That is a different perspective than I had coming into this - that makes a lot of real-world sense in terms of representing what really is going down - thank you! I will definitely keep this in mind!I work in med device but if customer surveys arent providing the info you need I think there are other metrics you can capture.
1) On-time payment behavior. Some customers are always late. Im not talking about that. I am thinking trends on that. Work with your billing group to track that. Happy customers pay without needing 20 reminders.
2) They re up their contract with you without much hassle. They recommit for another 5 years with only minor haggling on price.
3) They are not sending an email about the cost its taking them to rework your products
4) Complaints generally
5) Complaints that require escalation internally - worse
6) Meeting behavior - Informal technical calls without contracts present. They are willing to talk to you about items other than cost.

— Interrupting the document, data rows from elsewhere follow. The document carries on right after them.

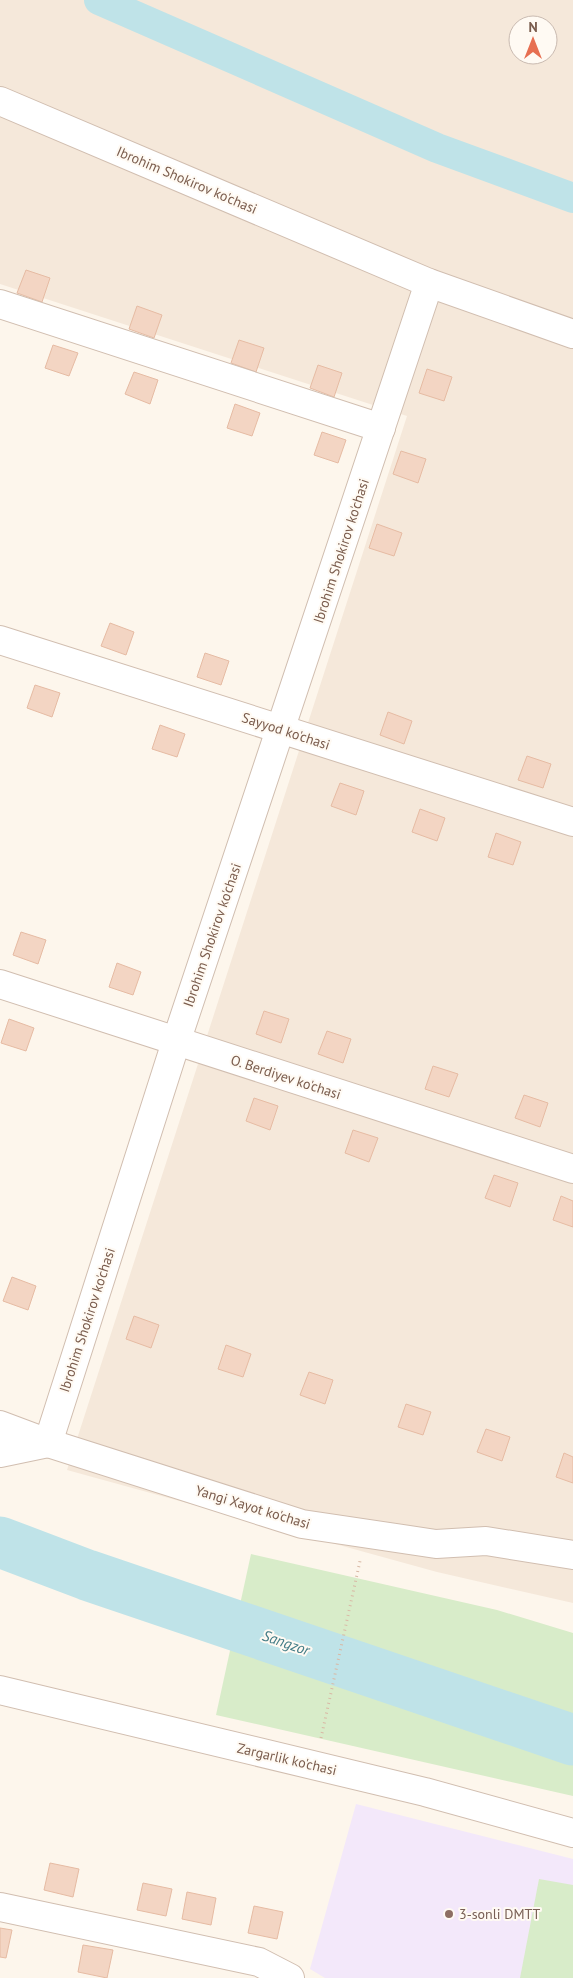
<svg xmlns="http://www.w3.org/2000/svg" width="573" height="1978" font-family="'PT Sans',sans-serif">
<style>
.residential{fill:#f5e8da;fill-rule:evenodd}
.education{fill:#f3e8fa}
.green{fill:#d8ecc9}
.lines{fill:none;stroke-linecap:round;stroke-linejoin:round}
.canal{stroke:#bfe3e8;stroke-width:30}
.river{stroke:#bfe3e8;stroke-width:51}
.building{fill:#f3d5c3;stroke:#e6bba3}
.street-casing{stroke:#d1beb0;stroke-width:30}
.path{stroke:#d9b8a5;stroke-width:3;stroke-dasharray:1 4;stroke-linecap:butt}
.street{stroke:#fff;stroke-width:28}
.education-dot{fill:#8d6e63;stroke:#fffaf3;stroke-width:2}
.labels{text-anchor:middle;stroke-width:4;stroke-linejoin:round;paint-order:stroke}
.street-label{font-size:14px;fill:#7a5c4d;stroke:#fffaf3}
.education-label{font-size:14px;fill:#785e54;stroke:#fffaf3;text-anchor:start}
.water-label{font-size:15px;font-style:italic;fill:#437c86;stroke:#fffaf3}
</style>
<rect width="100%" height="100%" fill="#fdf6ec"/>
<path class="residential" d="M 0,0 L 573,0 L 573,1603 L 437,1572 L 67,1470 L 407,416 L 0,284 ZM 518,25 L 548,25 L 548,55 L 518,55 Z"/>
<polygon class="education" points="356,1804 573,1859 573,1978 325,1978 310,1969"/>
<g class="green">
<polygon points="251,1554 497,1610 573,1633 573,1796 216,1715"/>
<polygon points="539,1879 573,1885 573,1978 520,1978"/>
</g>
<g class="lines">
<polyline class="canal" points="99,0 437,148 573,198"/>
<polyline class="river" points="0,1542 87,1575 573,1740"/>
</g>
<g class="building">
<polygon points="26,270 50,278 42,302 17,293"/>
<polygon points="137,306 162,315 154,338 129,329"/>
<polygon points="239,340 264,348 256,372 231,363"/>
<polygon points="53,345 78,353 69,376 45,368"/>
<polygon points="318,365 342,373 334,397 310,388"/>
<polygon points="427,369 452,377 444,401 419,393"/>
<polygon points="134,372 158,380 150,404 125,394"/>
<polygon points="235,404 260,413 252,436 227,428"/>
<polygon points="322,432 346,440 338,463 314,455"/>
<polygon points="401,451 426,459 418,483 393,474"/>
<polygon points="377,524 402,533 394,556 369,548"/>
<polygon points="110,623 134,632 126,655 101,646"/>
<polygon points="205,653 229,661 221,685 197,677"/>
<polygon points="35,685 60,693 52,717 27,708"/>
<polygon points="388,712 412,721 404,744 380,735"/>
<polygon points="160,725 185,734 177,757 152,749"/>
<polygon points="527,756 551,764 543,788 518,780"/>
<polygon points="340,783 364,791 356,815 331,806"/>
<polygon points="420,809 445,818 437,841 412,832"/>
<polygon points="496,833 521,842 513,865 488,857"/>
<polygon points="21,932 46,940 38,964 13,955"/>
<polygon points="117,963 141,972 133,995 109,987"/>
<polygon points="264,1011 289,1019 281,1043 256,1034"/>
<polygon points="9,1019 34,1028 26,1051 1,1043"/>
<polygon points="327,1031 351,1039 343,1063 318,1054"/>
<polygon points="433,1066 458,1074 449,1097 425,1089"/>
<polygon points="524,1095 548,1103 540,1127 515,1118"/>
<polygon points="254,1098 278,1106 270,1130 246,1121"/>
<polygon points="353,1130 378,1138 369,1162 345,1153"/>
<polygon points="494,1175 518,1183 510,1207 485,1198"/>
<polygon points="561,1196 573,1201 573,1227 553,1220"/>
<polygon points="12,1277 36,1286 28,1310 3,1301"/>
<polygon points="134,1316 159,1325 151,1348 126,1339"/>
<polygon points="226,1345 251,1354 243,1377 218,1369"/>
<polygon points="309,1372 333,1380 325,1404 300,1395"/>
<polygon points="406,1404 431,1412 423,1435 398,1427"/>
<polygon points="486,1429 510,1437 502,1461 477,1452"/>
<polygon points="564,1453 573,1457 573,1483 556,1477"/>
<polygon points="50,1863 79,1869 73,1897 44,1890"/>
<polygon points="143,1883 172,1889 166,1916 137,1910"/>
<polygon points="187,1892 216,1898 211,1925 182,1919"/>
<polygon points="254,1906 283,1912 277,1939 248,1933"/>
<polygon points="0,1928 12,1930 6,1958 0,1957"/>
<polygon points="83,1945 113,1950 107,1978 78,1972"/>
</g>
<g class="lines">
<g class="street-casing">
<g id="street">
<polyline points="0,101 429,283 573,334"/>
<polyline points="0,304 381,428"/>
<polyline points="0,640 573,822"/>
<polyline points="0,984 573,1169"/>
<polyline points="0,1425 48,1443 302,1524 436,1544 486,1541 573,1555"/>
<polyline points="0,1453 48,1443 176,1042 429,283"/>
<polyline points="0,1690 425,1792 573,1833"/>
<polyline points="0,1907 259,1962 290,1978"/>
</g>
</g>
<polyline class="path" points="321,1738 360,1561"/>
<use href="#street" class="street"/>
</g>
<circle class="education-dot" cx="449" cy="1914" r="5"/>
<g class="labels">
<g class="street-label">
<text transform="translate(187 180) rotate(23)" y="5">Ibrohim Shokirov ko'chasi</text>
<text transform="translate(341 551) rotate(-72)" y="5">Ibrohim Shokirov ko'chasi</text>
<text transform="translate(286 731) rotate(18)" y="5">Sayyod ko'chasi</text>
<text transform="translate(212 935) rotate(-71)" y="5">Ibrohim Shokirov ko'chasi</text>
<text transform="translate(286 1077) rotate(18)" y="5">O. Berdiyev ko'chasi</text>
<text transform="translate(87 1320) rotate(-72)" y="5">Ibrohim Shokirov ko'chasi</text>
<text transform="translate(253 1507) rotate(17)" y="5">Yangi Xayot ko'chasi</text>
<text transform="translate(287 1759) rotate(13)" y="5">Zargarlik ko'chasi</text>
</g>
<g class="education-label">
<text x="459" y="1919">3-sonli DMTT</text>
</g>
<g class="water-label">
<text transform="translate(286 1643) rotate(19)" y="5">Sangzor</text>
</g>
</g>
<g transform="translate(533 40)"><circle r="24" fill="#fffaf3" stroke="#cabbb1"/>
<path d="M0-4L9 19L0 12L-9 19Z" fill="#e76f51"/>
<text y="-8" font-size="14" font-weight="bold" text-anchor="middle" fill="#7a5c4d">N</text>
</g>
</svg>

7) They are willing to let you visit and access production to see how your product is being used.
8) Their audits of you. What have they said? Major NC? Is the tone warm or threatening?
9) Blame posturing. How do their engineers treat you when a problem pops up?
10) Sales feedback. Sales enjoys working with this account and is received in a friendly manner. Discussions are not tense.
11) When a problem comes up they call you first because they want you not to be blindsided. They dont draft a 20 page SCAR and email it to your entire QA group and sales group.
If you want you can weight each of these but these will be subjective but if you trend it that removes some subjectivity. Not all customers complain via literal complaints.